ACTIVITY — Render the lines of the material as a Markdown table with the columns Row and Line, covering only the lines between the one containing "from Vankalai at" and the one containing "October 2008. Accordingly, the", inclusive. Omit blank lines.

[Data extracted from a collection]
┏━━
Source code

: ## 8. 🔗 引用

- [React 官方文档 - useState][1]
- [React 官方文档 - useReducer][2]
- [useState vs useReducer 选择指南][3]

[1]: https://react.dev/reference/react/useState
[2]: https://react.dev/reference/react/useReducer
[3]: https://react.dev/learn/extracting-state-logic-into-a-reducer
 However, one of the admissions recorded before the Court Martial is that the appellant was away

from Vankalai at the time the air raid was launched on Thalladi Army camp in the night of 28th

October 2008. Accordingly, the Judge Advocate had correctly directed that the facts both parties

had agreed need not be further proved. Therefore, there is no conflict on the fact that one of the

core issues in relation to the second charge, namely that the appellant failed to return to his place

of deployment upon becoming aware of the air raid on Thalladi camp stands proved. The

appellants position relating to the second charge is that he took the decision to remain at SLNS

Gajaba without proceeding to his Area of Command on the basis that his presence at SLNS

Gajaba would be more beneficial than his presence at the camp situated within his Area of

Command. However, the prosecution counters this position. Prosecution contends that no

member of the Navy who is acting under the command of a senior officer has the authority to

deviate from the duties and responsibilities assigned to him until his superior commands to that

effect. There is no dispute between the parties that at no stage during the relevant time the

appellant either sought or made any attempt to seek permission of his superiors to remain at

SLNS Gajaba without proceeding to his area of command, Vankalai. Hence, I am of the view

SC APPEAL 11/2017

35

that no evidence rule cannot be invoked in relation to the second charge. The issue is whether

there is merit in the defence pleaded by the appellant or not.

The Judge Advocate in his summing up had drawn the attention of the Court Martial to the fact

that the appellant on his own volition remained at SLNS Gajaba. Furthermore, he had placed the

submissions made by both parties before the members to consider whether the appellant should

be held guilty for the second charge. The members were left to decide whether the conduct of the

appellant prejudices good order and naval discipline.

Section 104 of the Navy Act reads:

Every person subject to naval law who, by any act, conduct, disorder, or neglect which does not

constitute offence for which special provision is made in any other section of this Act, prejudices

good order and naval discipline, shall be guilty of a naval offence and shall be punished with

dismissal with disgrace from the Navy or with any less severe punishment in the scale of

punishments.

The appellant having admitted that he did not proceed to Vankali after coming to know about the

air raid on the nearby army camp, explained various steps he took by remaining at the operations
┗━━
EXPECTED ANSWER —
| Row | Line |
|---|---|
| 1 | from Vankalai at the time the air raid was launched on Thalladi Army camp in the night of 28th |
| 2 | October 2008. Accordingly, the Judge Advocate had correctly directed that the facts both parties |